= Beginning of Section =

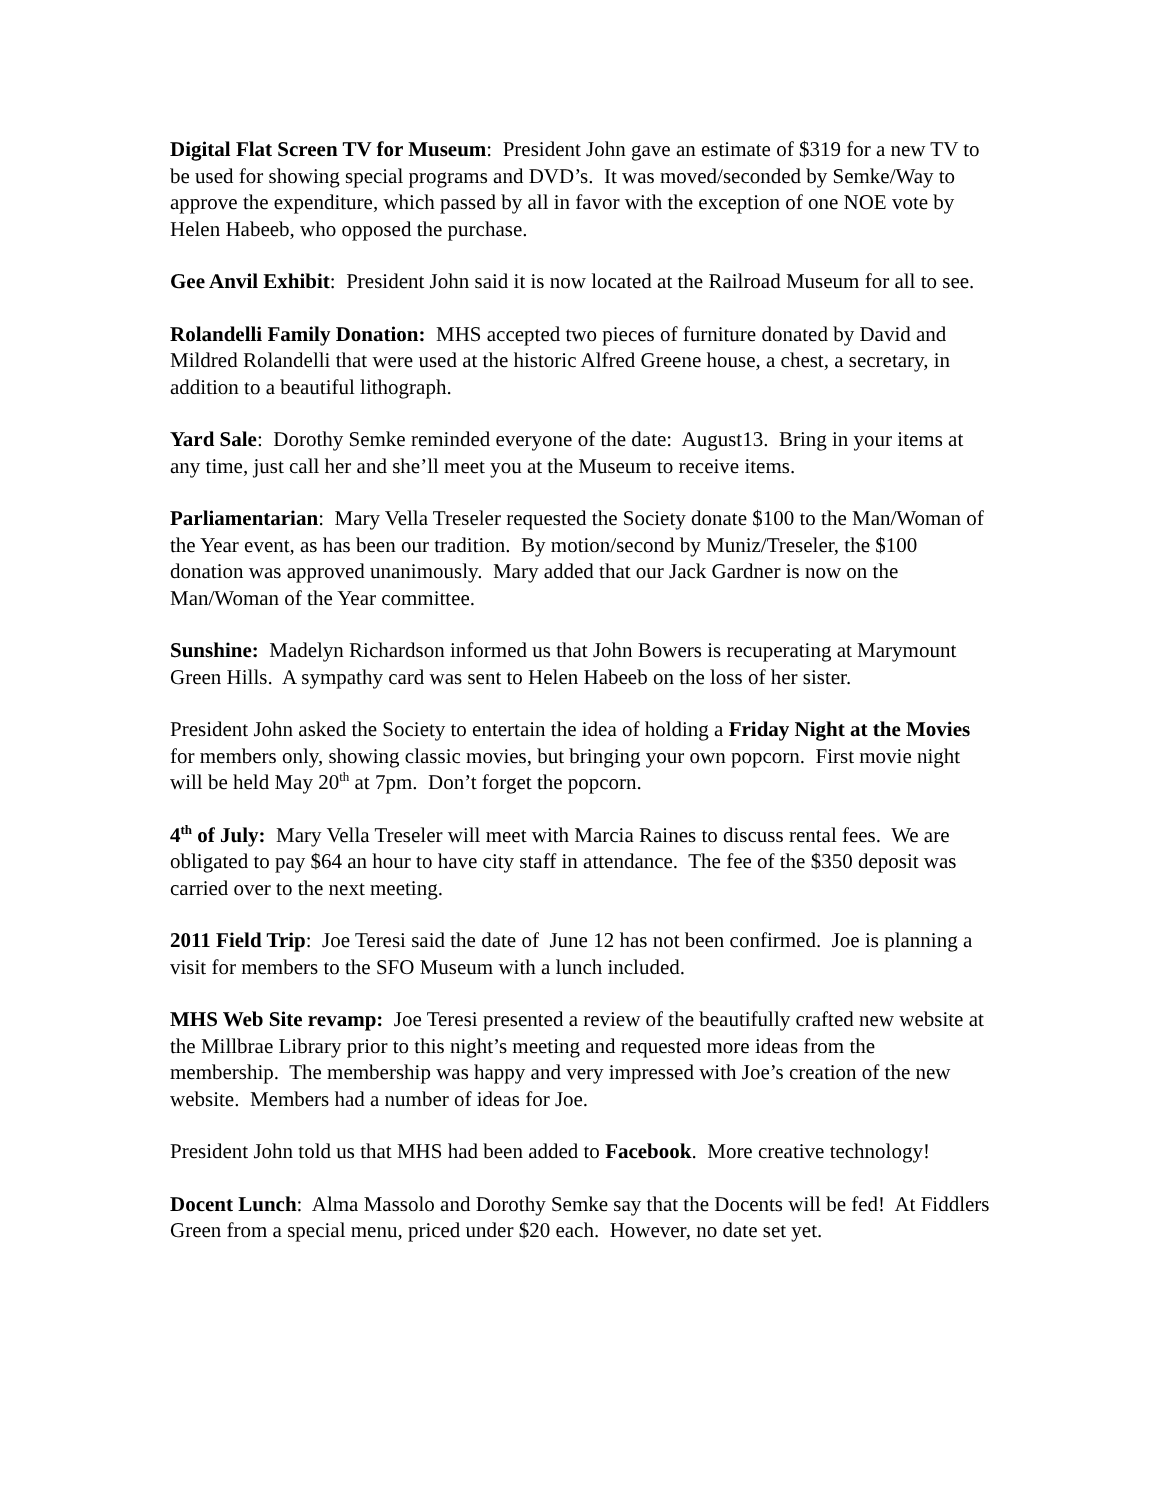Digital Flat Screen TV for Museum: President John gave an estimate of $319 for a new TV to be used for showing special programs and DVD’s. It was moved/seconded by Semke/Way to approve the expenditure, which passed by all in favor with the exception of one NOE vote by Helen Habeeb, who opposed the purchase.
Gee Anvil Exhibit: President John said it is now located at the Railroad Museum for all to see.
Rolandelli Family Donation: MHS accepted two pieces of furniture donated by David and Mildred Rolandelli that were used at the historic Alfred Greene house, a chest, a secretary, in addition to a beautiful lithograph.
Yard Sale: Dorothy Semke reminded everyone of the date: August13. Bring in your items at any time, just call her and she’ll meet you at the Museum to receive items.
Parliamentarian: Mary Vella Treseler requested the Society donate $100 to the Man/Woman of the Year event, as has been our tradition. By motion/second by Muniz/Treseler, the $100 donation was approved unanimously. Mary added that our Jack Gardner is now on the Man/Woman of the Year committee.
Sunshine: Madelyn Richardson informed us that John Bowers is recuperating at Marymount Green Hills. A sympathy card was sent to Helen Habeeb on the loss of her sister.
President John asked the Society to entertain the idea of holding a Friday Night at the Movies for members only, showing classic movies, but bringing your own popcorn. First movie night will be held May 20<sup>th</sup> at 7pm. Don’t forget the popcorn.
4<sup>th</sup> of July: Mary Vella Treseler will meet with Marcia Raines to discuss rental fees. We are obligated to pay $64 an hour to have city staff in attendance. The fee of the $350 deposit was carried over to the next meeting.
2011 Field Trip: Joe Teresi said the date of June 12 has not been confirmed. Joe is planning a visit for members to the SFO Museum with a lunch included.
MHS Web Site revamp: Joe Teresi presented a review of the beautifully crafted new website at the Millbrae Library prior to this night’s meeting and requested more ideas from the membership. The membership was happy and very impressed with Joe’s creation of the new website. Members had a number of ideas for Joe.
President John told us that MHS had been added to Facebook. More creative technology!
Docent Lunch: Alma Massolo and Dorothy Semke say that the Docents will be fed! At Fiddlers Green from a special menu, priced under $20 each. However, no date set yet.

= End of Section =
= Beginning of Section =

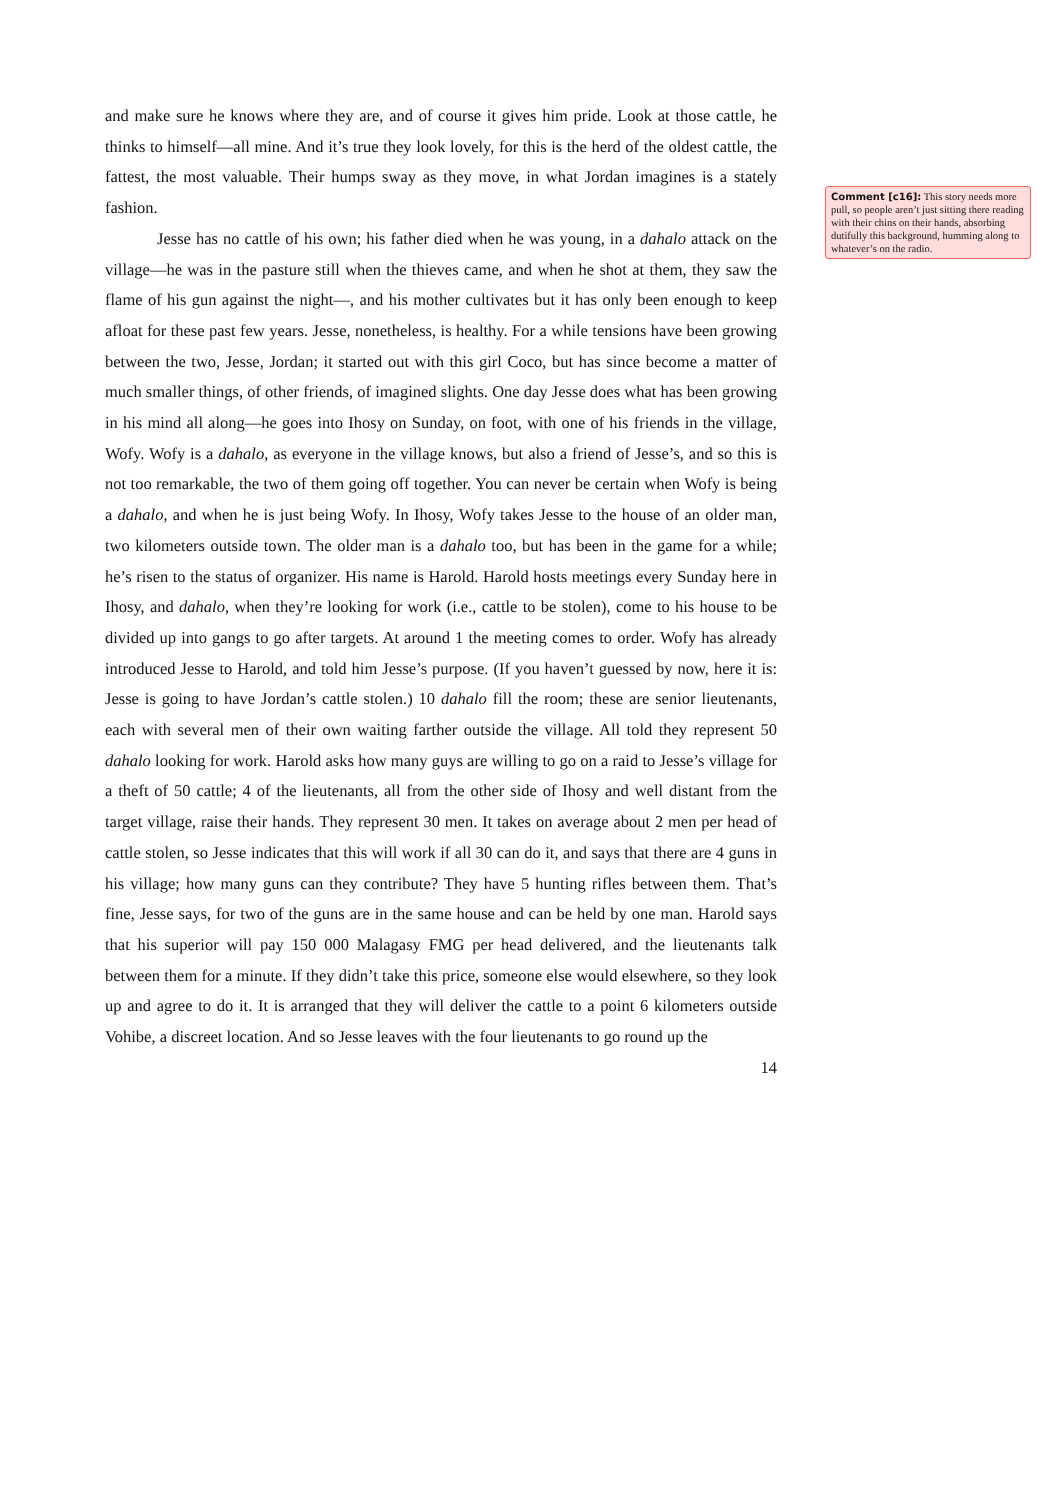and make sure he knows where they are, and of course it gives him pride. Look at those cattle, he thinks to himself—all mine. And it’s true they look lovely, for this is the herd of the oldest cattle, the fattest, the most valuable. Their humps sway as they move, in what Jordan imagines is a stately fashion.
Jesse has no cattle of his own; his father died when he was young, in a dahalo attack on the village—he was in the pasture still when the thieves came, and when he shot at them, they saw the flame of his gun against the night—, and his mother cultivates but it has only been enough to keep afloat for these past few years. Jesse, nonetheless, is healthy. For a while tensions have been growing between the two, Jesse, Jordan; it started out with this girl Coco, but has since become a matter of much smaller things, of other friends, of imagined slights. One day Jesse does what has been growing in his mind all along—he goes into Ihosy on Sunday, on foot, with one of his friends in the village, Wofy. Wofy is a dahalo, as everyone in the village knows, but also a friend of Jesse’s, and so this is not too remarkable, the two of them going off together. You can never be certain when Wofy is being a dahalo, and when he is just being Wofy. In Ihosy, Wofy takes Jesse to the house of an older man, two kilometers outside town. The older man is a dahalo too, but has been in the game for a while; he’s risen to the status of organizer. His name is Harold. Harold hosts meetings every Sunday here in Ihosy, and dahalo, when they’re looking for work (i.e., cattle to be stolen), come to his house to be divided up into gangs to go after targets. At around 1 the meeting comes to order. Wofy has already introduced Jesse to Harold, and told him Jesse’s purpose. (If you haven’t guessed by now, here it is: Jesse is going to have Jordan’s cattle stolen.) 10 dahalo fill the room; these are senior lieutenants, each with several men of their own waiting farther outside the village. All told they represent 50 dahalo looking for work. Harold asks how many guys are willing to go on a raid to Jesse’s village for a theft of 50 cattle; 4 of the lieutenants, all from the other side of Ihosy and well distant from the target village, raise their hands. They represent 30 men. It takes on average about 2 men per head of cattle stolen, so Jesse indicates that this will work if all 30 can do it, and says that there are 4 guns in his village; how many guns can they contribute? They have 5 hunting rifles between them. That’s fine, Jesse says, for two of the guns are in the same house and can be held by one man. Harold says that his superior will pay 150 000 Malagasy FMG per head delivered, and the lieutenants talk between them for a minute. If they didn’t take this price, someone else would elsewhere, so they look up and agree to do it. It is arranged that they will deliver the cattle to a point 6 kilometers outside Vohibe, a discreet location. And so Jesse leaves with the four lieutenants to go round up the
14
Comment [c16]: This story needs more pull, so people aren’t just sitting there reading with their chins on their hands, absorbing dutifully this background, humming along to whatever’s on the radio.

= End of Section =

Problem ::
Above are the lines; repeat exactly the ones from the line containing "2011 Field Trip: Joe" down to the line containing "Docent Lunch: Alma", both inclusive.

Task answer ::
2011 Field Trip: Joe Teresi said the date of June 12 has not been confirmed. Joe is planning a visit for members to the SFO Museum with a lunch included.
MHS Web Site revamp: Joe Teresi presented a review of the beautifully crafted new website at the Millbrae Library prior to this night’s meeting and requested more ideas from the membership. The membership was happy and very impressed with Joe’s creation of the new website. Members had a number of ideas for Joe.
President John told us that MHS had been added to Facebook. More creative technology!
Docent Lunch: Alma Massolo and Dorothy Semke say that the Docents will be fed! At Fiddlers Green from a special menu, priced under $20 each. However, no date set yet.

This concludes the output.